A long-term study, reported in the New England Journal of Medicine in 2004, concluded that regular consumption of low-fat milk is associated with a significant decrease (up to 43%) in the risk of gout attacks.

And at the American College of Rheumatology Annual Scientific Meeting in Philadelphia in October 2009, researchers presented the results of a study of 16 gout patients in New Zealand.

The results showed that drinking skim milk had beneficial effects in all 16 participants. There was an average 10% reduction in serum uric acid levels, with corresponding reductions in the frequency of gout flares.

Although the exact mechanism for milk being able to lower uric acid in the bloodstream isn’t precisely known, researchers opine that certain proteins and other milk constituents help the kidneys to excrete uric acid more readily and also prevent uric acid reabsorption back into the bloodstream.

The net result is to reduce serum uric acid levels and, therefore, the risk of gout attacks.

  • It’s thought that the milk proteins casein and lactalbumin have an uricosuric effect on the kidneys which promotes uric acid excretion.
  • And orotic acid in milk is thought to decrease the reabsorption of uric acid back into the bloodstream and aid its removal by the kidneys.
  • Calcium and lactose have also been associated with lower serum uric acid concentrations.

So low-fat milk and low-fat dairy products, like low-fat yogurt and cheese, may help reduce serum uric acid levels and lower the risk of recurrent gout attacks.

In addition, a 2017 review of 52 clinical studies concluded that dairy has anti-inflammatory properties.

Gout is an inflammatory condition, so milk may help to moderate the body’s natural inflammatory response that causes gout flares.

Is it any wonder, then, that milk is increasingly being recognized as an important constituent of a healthy gout diet.

As a minimum, drink 1 glass of skim or low-fat milk every day.

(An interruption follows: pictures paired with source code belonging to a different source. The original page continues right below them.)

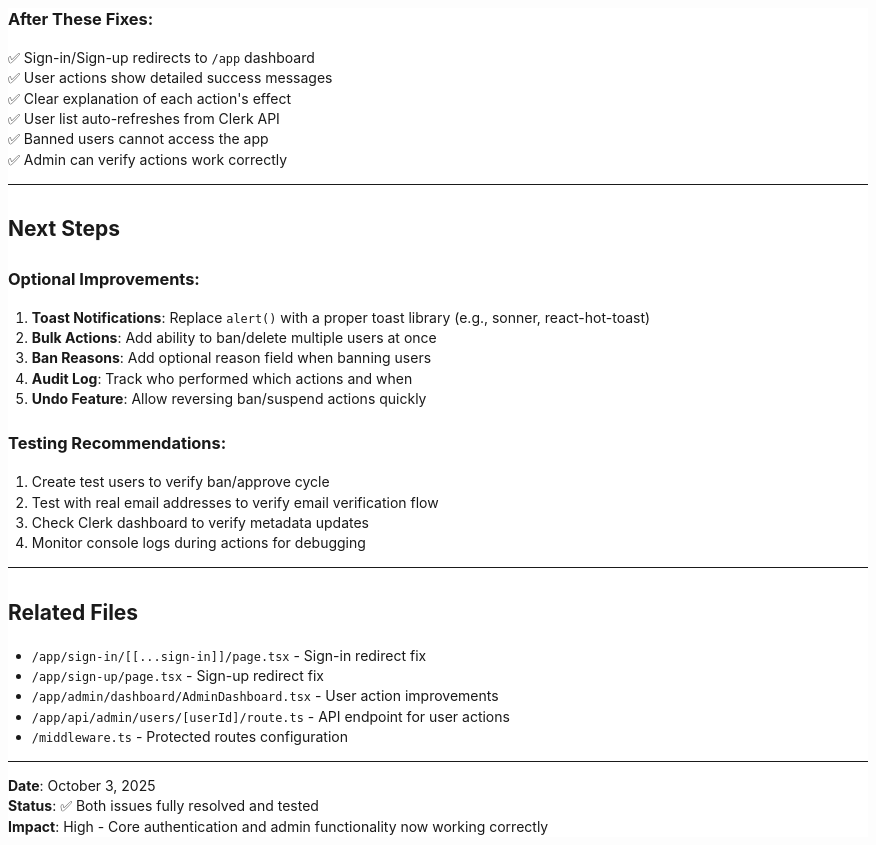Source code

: ### After These Fixes:
✅ Sign-in/Sign-up redirects to `/app` dashboard  
✅ User actions show detailed success messages  
✅ Clear explanation of each action's effect  
✅ User list auto-refreshes from Clerk API  
✅ Banned users cannot access the app  
✅ Admin can verify actions work correctly  

---

## Next Steps

### Optional Improvements:
1. **Toast Notifications**: Replace `alert()` with a proper toast library (e.g., sonner, react-hot-toast)
2. **Bulk Actions**: Add ability to ban/delete multiple users at once
3. **Ban Reasons**: Add optional reason field when banning users
4. **Audit Log**: Track who performed which actions and when
5. **Undo Feature**: Allow reversing ban/suspend actions quickly

### Testing Recommendations:
1. Create test users to verify ban/approve cycle
2. Test with real email addresses to verify email verification flow
3. Check Clerk dashboard to verify metadata updates
4. Monitor console logs during actions for debugging

---

## Related Files

- `/app/sign-in/[[...sign-in]]/page.tsx` - Sign-in redirect fix
- `/app/sign-up/page.tsx` - Sign-up redirect fix
- `/app/admin/dashboard/AdminDashboard.tsx` - User action improvements
- `/app/api/admin/users/[userId]/route.ts` - API endpoint for user actions
- `/middleware.ts` - Protected routes configuration

---

**Date**: October 3, 2025  
**Status**: ✅ Both issues fully resolved and tested  
**Impact**: High - Core authentication and admin functionality now working correctly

You might even want to consider drinking a glass with each meal.

But what about full-fat milk?

Is whole milk good for gout too?

Full-fat milk and full-fat dairy products are not associated with an increased risk of gout, according to studies.

However, neither are they associated with a reduced gout risk, unlike low-fat milk and skim milk.

Furthermore, an 8 ounce glass of whole milk contains 8 grams of fat, whilst a similar serving of low-fat milk contains 2.5 grams of fat. Skim milk has no fat.

It should also be noted that low-fat and skim milk still contain the same amount of high-quality protein, vitamins, and minerals as whole milk.

So, although whole milk is safe with gout, skim milk and low-fat milk are perhaps better options in a healthy gout diet.

Whatever you decide, stay clear of flavored milks as these can have unhealthy added sugars, including high fructose corn syrup.

Frequently Asked Question

Q: Is soy milk safe with gout?

The New Zealand study, mentioned previously, also tested soy milk. It showed that soy milk increased uric acid blood levels by around 10%.

And a 2018 Chinese study concluded that different soy products produced different concentrations of uric acid in the blood, with soy beans and soy milk “considerably increasing serum uric acid”.

The evidence is mixed though: some other studies have found no such association, i.e., that consuming soy milk increases uric acid.

We do know, however, that soy milk is low in purines (although other soy bean products range from moderate to high). So, as far as its purine content goes, soy milk should be safe to consume with gout.

But, although the jury’s still out, we shouldn’t totally ignore the possibility that it could increase the risk of gout.

If you wish to drink soy milk, then, it may be a good idea to do so in moderation.